Training loss is Not decreasing and saturates around ~-5, -6 when training with Librispeech dataset(16KHz)

Opened this issue · 1 comments

I trained waveglow from scratch without loading pre-trained weights for 100K steps.The audio quality is not getting better and it has some noise with it.
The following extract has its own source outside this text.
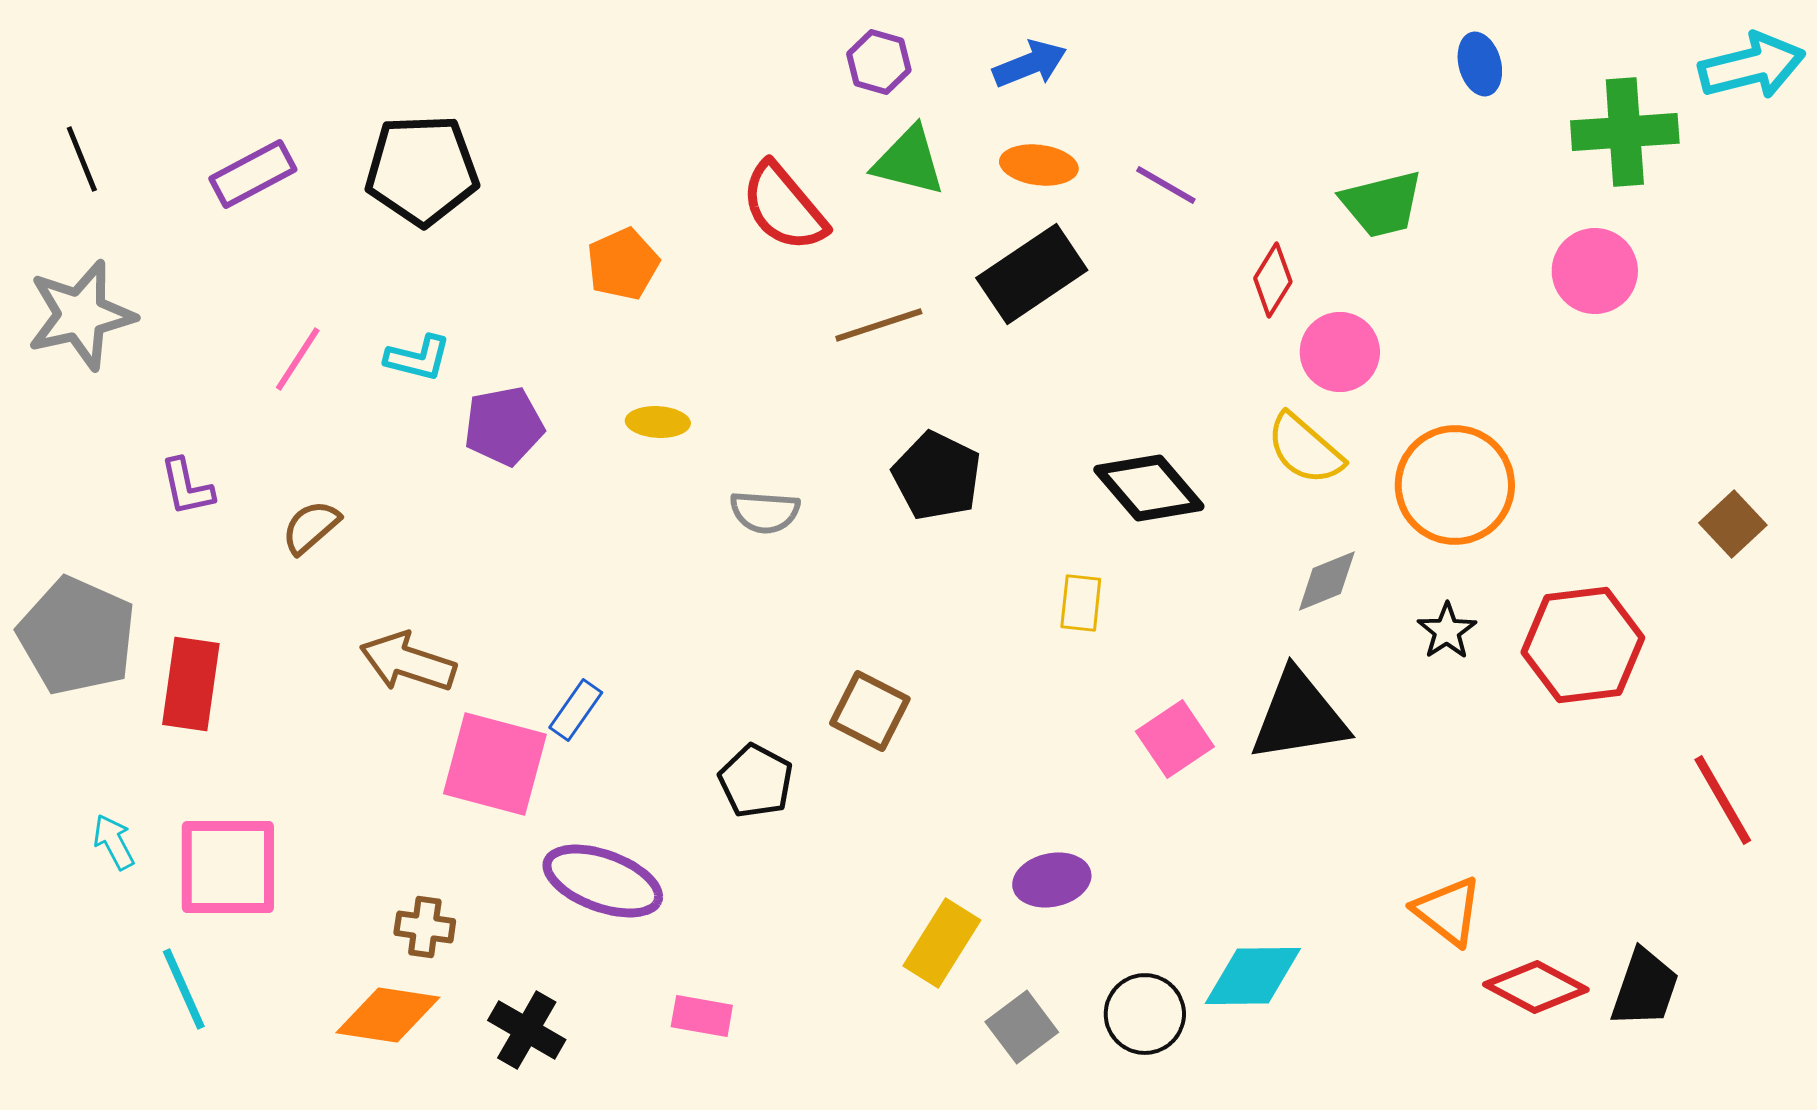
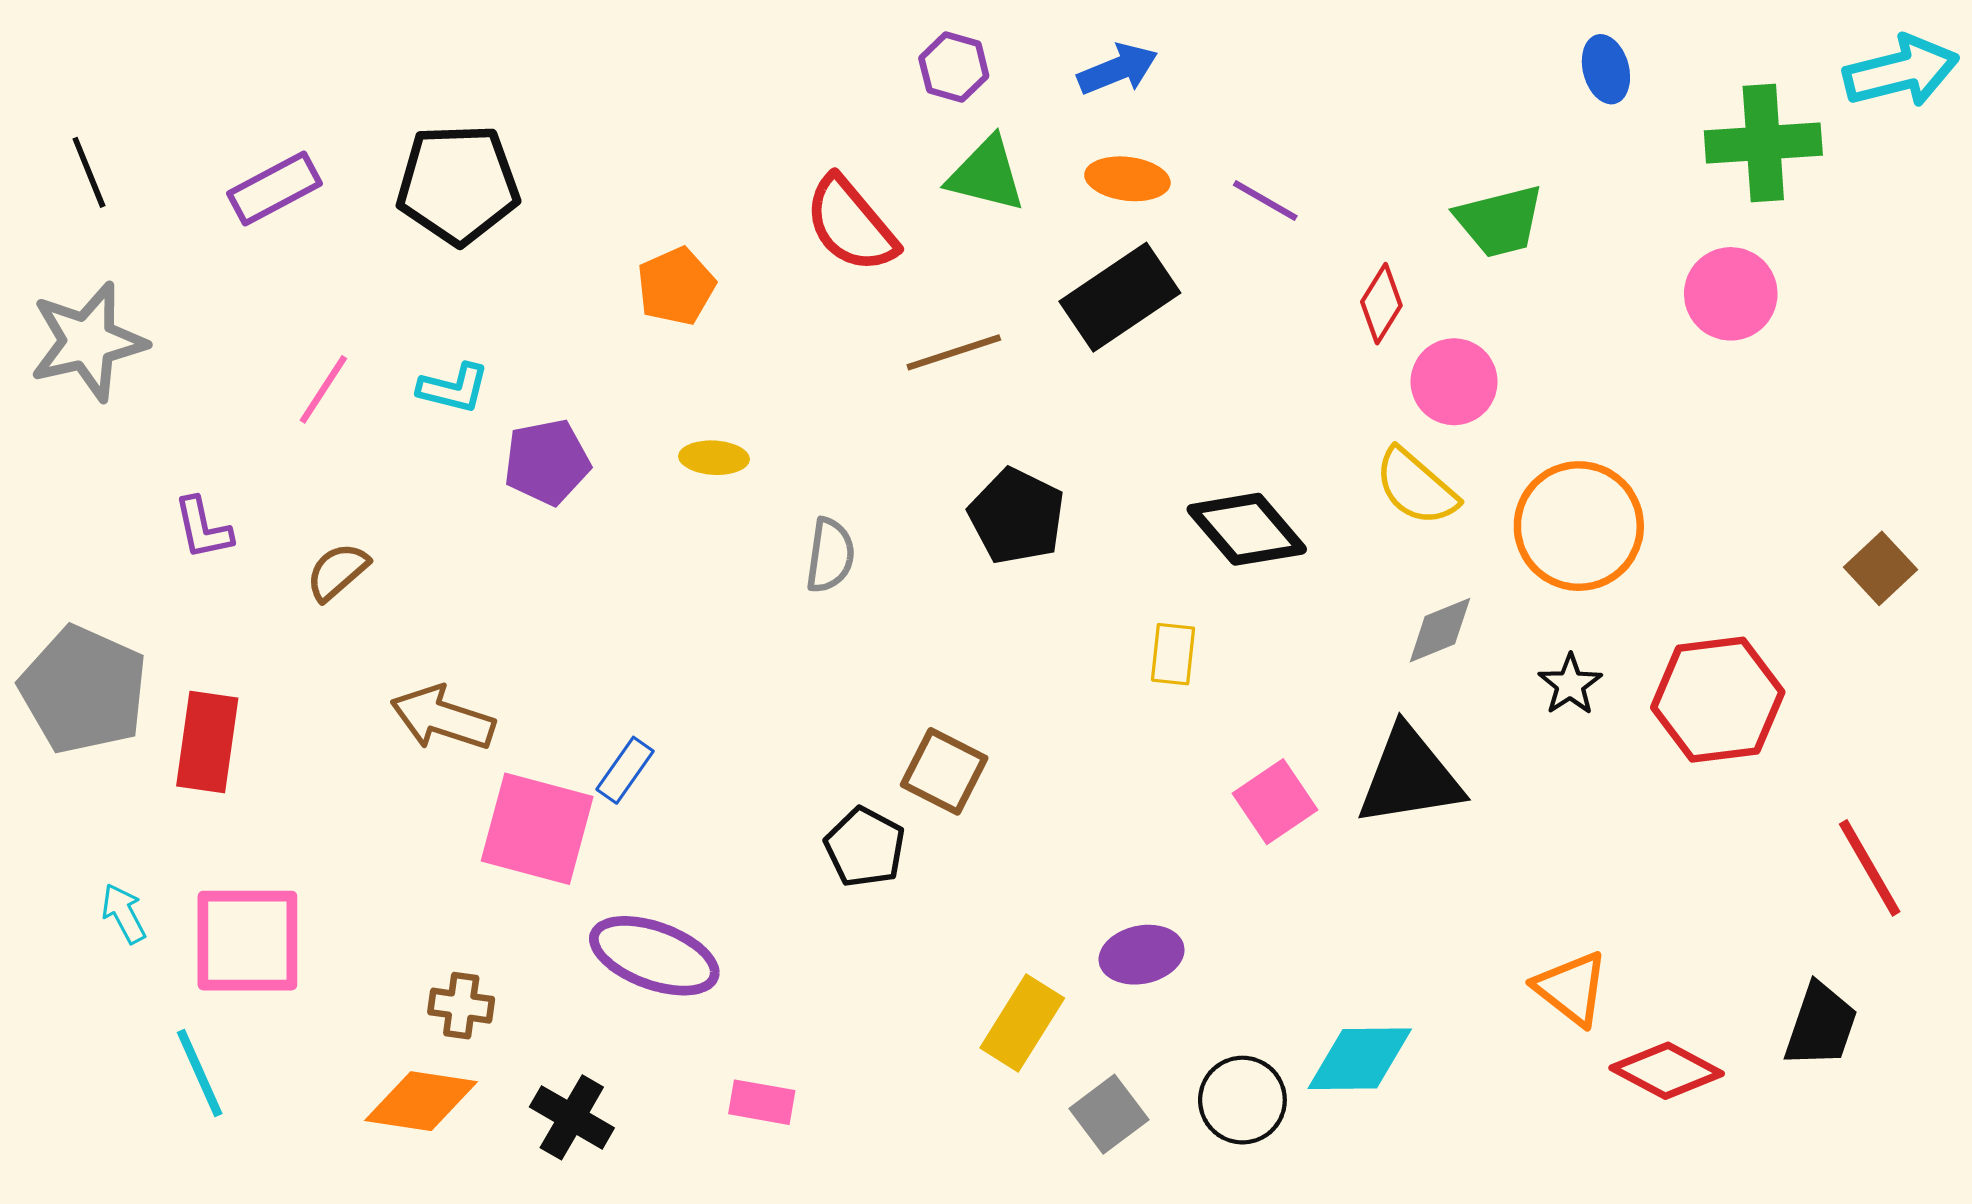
gray semicircle: (765, 512) -> (830, 555), turned -86
black pentagon: (756, 781) -> (865, 847), moved
black trapezoid: (1645, 988) -> (1821, 1025), moved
The loss keeps oscillating between 5 and 6
Screenshot from 2020-07-25 19-41-50

Here's the config.json file

{
    "train_config": {
        "fp16_run": true,
        "output_directory": "/content/gdrive/My Drive/checkpoints/",
        "epochs": 100000,
        "learning_rate": 1e-4,
        "sigma": 1.0,
        "iters_per_checkpoint": 5000,
        "batch_size": 1,
        "seed": 1234,
        "checkpoint_path": " ",
        "with_tensorboard": false
    },
    "data_config": {
        
        "segment_length": 16000,        
        "filter_length": 800, 
        "training_files": "train_files.txt",
        "sampling_rate": 16000,
        "hop_length": 200,
        "win_length": 800,
        "mel_fmin": 55,
        "mel_fmax": 7600
    },
    "dist_config": {
        "dist_backend": "nccl",
        "dist_url": "tcp://localhost:54321"
    },
 
    "waveglow_config": {
        "n_mel_channels": 80,
        "n_flows": 12,
        "n_group": 8,
        "n_early_every": 4,
        "n_early_size": 2,
        "WN_config": {
            "n_layers": 8,
            "n_channels": 256,
            "kernel_size": 3
        }
    }
}

How many steps are required for getting results similar to the official model?

The official model was trained for more than 1M iterations.